Material for the task: Begin
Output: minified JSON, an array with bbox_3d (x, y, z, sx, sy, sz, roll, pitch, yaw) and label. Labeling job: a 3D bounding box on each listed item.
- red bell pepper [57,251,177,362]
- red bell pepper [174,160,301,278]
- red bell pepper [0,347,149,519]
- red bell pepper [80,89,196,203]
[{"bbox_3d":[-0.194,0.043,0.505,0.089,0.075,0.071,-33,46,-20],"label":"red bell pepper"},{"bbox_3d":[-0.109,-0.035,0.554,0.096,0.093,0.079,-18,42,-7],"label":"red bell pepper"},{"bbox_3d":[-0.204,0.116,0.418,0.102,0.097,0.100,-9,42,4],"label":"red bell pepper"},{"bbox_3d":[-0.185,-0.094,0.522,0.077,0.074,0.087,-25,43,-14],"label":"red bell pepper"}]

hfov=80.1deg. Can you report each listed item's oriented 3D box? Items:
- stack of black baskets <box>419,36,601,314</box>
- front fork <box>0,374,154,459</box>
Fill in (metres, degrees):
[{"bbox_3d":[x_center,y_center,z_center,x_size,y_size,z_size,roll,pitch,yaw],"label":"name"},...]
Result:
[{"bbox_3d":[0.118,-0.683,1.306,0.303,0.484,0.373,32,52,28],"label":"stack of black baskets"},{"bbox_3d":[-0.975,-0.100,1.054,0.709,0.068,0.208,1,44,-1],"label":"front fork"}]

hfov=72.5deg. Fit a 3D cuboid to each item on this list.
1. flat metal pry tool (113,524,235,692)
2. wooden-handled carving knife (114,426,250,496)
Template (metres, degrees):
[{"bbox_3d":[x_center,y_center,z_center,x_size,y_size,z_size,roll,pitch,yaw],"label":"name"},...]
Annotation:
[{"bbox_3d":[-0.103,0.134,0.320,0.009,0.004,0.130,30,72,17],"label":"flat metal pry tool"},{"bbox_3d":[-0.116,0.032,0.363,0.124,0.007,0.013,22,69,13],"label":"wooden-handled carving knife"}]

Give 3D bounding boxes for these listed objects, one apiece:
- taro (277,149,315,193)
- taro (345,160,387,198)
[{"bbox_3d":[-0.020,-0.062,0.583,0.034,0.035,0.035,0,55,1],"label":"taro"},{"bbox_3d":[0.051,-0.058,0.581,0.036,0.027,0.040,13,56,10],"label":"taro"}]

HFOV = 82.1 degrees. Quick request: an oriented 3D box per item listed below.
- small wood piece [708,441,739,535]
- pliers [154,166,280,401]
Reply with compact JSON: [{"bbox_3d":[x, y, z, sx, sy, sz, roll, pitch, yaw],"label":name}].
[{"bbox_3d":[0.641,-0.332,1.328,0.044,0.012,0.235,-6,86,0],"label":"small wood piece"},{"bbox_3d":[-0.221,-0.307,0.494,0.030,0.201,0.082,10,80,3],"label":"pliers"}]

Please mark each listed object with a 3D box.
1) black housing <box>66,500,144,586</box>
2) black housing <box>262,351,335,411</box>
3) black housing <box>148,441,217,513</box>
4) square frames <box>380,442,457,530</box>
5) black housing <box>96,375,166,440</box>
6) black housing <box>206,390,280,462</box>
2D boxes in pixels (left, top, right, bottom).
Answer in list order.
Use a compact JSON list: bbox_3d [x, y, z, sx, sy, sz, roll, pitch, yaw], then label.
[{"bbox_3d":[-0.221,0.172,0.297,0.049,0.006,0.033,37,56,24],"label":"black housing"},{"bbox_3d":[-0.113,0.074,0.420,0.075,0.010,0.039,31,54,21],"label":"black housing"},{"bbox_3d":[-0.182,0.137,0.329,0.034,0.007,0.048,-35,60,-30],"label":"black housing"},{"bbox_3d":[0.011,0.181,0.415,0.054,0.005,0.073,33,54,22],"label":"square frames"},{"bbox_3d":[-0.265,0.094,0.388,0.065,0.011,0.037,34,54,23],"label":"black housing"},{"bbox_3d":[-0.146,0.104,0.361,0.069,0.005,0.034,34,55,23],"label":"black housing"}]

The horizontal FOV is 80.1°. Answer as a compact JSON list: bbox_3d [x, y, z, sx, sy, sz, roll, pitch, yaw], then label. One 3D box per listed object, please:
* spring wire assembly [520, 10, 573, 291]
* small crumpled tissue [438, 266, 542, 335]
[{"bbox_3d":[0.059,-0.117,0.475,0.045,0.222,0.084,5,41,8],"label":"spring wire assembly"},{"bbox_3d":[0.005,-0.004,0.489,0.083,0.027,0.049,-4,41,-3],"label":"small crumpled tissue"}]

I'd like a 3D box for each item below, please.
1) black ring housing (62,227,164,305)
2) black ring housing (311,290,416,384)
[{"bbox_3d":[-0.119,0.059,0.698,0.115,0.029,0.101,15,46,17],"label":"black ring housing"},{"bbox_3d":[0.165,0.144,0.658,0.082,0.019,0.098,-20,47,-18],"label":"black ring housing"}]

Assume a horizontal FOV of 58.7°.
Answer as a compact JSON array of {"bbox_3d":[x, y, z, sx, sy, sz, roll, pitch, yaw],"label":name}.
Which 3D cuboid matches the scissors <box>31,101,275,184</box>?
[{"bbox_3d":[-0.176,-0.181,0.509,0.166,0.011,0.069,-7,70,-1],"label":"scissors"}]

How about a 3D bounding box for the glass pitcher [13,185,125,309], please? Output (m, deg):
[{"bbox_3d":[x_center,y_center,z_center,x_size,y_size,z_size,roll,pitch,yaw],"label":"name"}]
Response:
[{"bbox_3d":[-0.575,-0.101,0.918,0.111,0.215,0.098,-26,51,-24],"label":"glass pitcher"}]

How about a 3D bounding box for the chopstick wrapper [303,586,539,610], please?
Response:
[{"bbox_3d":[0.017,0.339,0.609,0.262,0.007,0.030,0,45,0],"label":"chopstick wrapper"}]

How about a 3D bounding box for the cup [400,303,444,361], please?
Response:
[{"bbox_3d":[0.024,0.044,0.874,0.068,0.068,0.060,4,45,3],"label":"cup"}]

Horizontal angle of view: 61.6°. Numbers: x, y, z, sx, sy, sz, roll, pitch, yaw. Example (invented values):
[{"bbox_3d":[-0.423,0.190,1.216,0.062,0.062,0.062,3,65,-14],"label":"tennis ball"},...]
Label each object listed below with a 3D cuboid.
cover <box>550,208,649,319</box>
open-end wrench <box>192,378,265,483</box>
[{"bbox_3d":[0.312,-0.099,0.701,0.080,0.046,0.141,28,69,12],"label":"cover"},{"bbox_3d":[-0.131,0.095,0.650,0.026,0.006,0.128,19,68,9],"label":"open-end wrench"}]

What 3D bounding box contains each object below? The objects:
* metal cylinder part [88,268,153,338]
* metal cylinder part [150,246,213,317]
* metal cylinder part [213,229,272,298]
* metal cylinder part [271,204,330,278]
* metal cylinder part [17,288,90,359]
Material for the task: End
Exercise goal: The answer must be a word-for-word reproduction of every record above.

Exercise output:
Output: minified JSON, an array with bbox_3d (x, y, z, sx, sy, sz, roll, pitch, yaw) and label. Labeling job: a 3D bounding box on each listed item.
- red bell pepper [57,251,177,362]
- red bell pepper [174,160,301,278]
- red bell pepper [0,347,149,519]
- red bell pepper [80,89,196,203]
[{"bbox_3d":[-0.194,0.043,0.505,0.089,0.075,0.071,-33,46,-20],"label":"red bell pepper"},{"bbox_3d":[-0.109,-0.035,0.554,0.096,0.093,0.079,-18,42,-7],"label":"red bell pepper"},{"bbox_3d":[-0.204,0.116,0.418,0.102,0.097,0.100,-9,42,4],"label":"red bell pepper"},{"bbox_3d":[-0.185,-0.094,0.522,0.077,0.074,0.087,-25,43,-14],"label":"red bell pepper"}]

hfov=80.1deg. Can you report each listed item's oriented 3D box? Items:
- stack of black baskets <box>419,36,601,314</box>
- front fork <box>0,374,154,459</box>
Fill in (metres, degrees):
[{"bbox_3d":[x_center,y_center,z_center,x_size,y_size,z_size,roll,pitch,yaw],"label":"name"},...]
Result:
[{"bbox_3d":[0.118,-0.683,1.306,0.303,0.484,0.373,32,52,28],"label":"stack of black baskets"},{"bbox_3d":[-0.975,-0.100,1.054,0.709,0.068,0.208,1,44,-1],"label":"front fork"}]

hfov=72.5deg. Fit a 3D cuboid to each item on this list.
1. flat metal pry tool (113,524,235,692)
2. wooden-handled carving knife (114,426,250,496)
Template (metres, degrees):
[{"bbox_3d":[x_center,y_center,z_center,x_size,y_size,z_size,roll,pitch,yaw],"label":"name"},...]
Annotation:
[{"bbox_3d":[-0.103,0.134,0.320,0.009,0.004,0.130,30,72,17],"label":"flat metal pry tool"},{"bbox_3d":[-0.116,0.032,0.363,0.124,0.007,0.013,22,69,13],"label":"wooden-handled carving knife"}]

Give 3D bounding boxes for these listed objects, one apiece:
- taro (277,149,315,193)
- taro (345,160,387,198)
[{"bbox_3d":[-0.020,-0.062,0.583,0.034,0.035,0.035,0,55,1],"label":"taro"},{"bbox_3d":[0.051,-0.058,0.581,0.036,0.027,0.040,13,56,10],"label":"taro"}]

HFOV = 82.1 degrees. Quick request: an oriented 3D box per item listed below.
- small wood piece [708,441,739,535]
- pliers [154,166,280,401]
Reply with compact JSON: [{"bbox_3d":[x, y, z, sx, sy, sz, roll, pitch, yaw],"label":name}].
[{"bbox_3d":[0.641,-0.332,1.328,0.044,0.012,0.235,-6,86,0],"label":"small wood piece"},{"bbox_3d":[-0.221,-0.307,0.494,0.030,0.201,0.082,10,80,3],"label":"pliers"}]

Please mark each listed object with a 3D box.
1) black housing <box>66,500,144,586</box>
2) black housing <box>262,351,335,411</box>
3) black housing <box>148,441,217,513</box>
4) square frames <box>380,442,457,530</box>
5) black housing <box>96,375,166,440</box>
6) black housing <box>206,390,280,462</box>
2D boxes in pixels (left, top, right, bottom).
Answer in list order.
Use a compact JSON list: bbox_3d [x, y, z, sx, sy, sz, roll, pitch, yaw], then label.
[{"bbox_3d":[-0.221,0.172,0.297,0.049,0.006,0.033,37,56,24],"label":"black housing"},{"bbox_3d":[-0.113,0.074,0.420,0.075,0.010,0.039,31,54,21],"label":"black housing"},{"bbox_3d":[-0.182,0.137,0.329,0.034,0.007,0.048,-35,60,-30],"label":"black housing"},{"bbox_3d":[0.011,0.181,0.415,0.054,0.005,0.073,33,54,22],"label":"square frames"},{"bbox_3d":[-0.265,0.094,0.388,0.065,0.011,0.037,34,54,23],"label":"black housing"},{"bbox_3d":[-0.146,0.104,0.361,0.069,0.005,0.034,34,55,23],"label":"black housing"}]

The horizontal FOV is 80.1°. Answer as a compact JSON list: bbox_3d [x, y, z, sx, sy, sz, roll, pitch, yaw], then label. One 3D box per listed object, please:
* spring wire assembly [520, 10, 573, 291]
* small crumpled tissue [438, 266, 542, 335]
[{"bbox_3d":[0.059,-0.117,0.475,0.045,0.222,0.084,5,41,8],"label":"spring wire assembly"},{"bbox_3d":[0.005,-0.004,0.489,0.083,0.027,0.049,-4,41,-3],"label":"small crumpled tissue"}]

I'd like a 3D box for each item below, please.
1) black ring housing (62,227,164,305)
2) black ring housing (311,290,416,384)
[{"bbox_3d":[-0.119,0.059,0.698,0.115,0.029,0.101,15,46,17],"label":"black ring housing"},{"bbox_3d":[0.165,0.144,0.658,0.082,0.019,0.098,-20,47,-18],"label":"black ring housing"}]

Assume a horizontal FOV of 58.7°.
Answer as a compact JSON array of {"bbox_3d":[x, y, z, sx, sy, sz, roll, pitch, yaw],"label":name}.
Which 3D cuboid matches the scissors <box>31,101,275,184</box>?
[{"bbox_3d":[-0.176,-0.181,0.509,0.166,0.011,0.069,-7,70,-1],"label":"scissors"}]

How about a 3D bounding box for the glass pitcher [13,185,125,309], please? Output (m, deg):
[{"bbox_3d":[x_center,y_center,z_center,x_size,y_size,z_size,roll,pitch,yaw],"label":"name"}]
Response:
[{"bbox_3d":[-0.575,-0.101,0.918,0.111,0.215,0.098,-26,51,-24],"label":"glass pitcher"}]

How about a 3D bounding box for the chopstick wrapper [303,586,539,610], please?
Response:
[{"bbox_3d":[0.017,0.339,0.609,0.262,0.007,0.030,0,45,0],"label":"chopstick wrapper"}]

How about a 3D bounding box for the cup [400,303,444,361], please?
Response:
[{"bbox_3d":[0.024,0.044,0.874,0.068,0.068,0.060,4,45,3],"label":"cup"}]

Horizontal angle of view: 61.6°. Numbers: x, y, z, sx, sy, sz, roll, pitch, yaw. Example (invented values):
[{"bbox_3d":[-0.423,0.190,1.216,0.062,0.062,0.062,3,65,-14],"label":"tennis ball"},...]
Label each object listed below with a 3D cuboid.
cover <box>550,208,649,319</box>
open-end wrench <box>192,378,265,483</box>
[{"bbox_3d":[0.312,-0.099,0.701,0.080,0.046,0.141,28,69,12],"label":"cover"},{"bbox_3d":[-0.131,0.095,0.650,0.026,0.006,0.128,19,68,9],"label":"open-end wrench"}]

What 3D bounding box contains each object below? The objects:
* metal cylinder part [88,268,153,338]
* metal cylinder part [150,246,213,317]
* metal cylinder part [213,229,272,298]
* metal cylinder part [271,204,330,278]
* metal cylinder part [17,288,90,359]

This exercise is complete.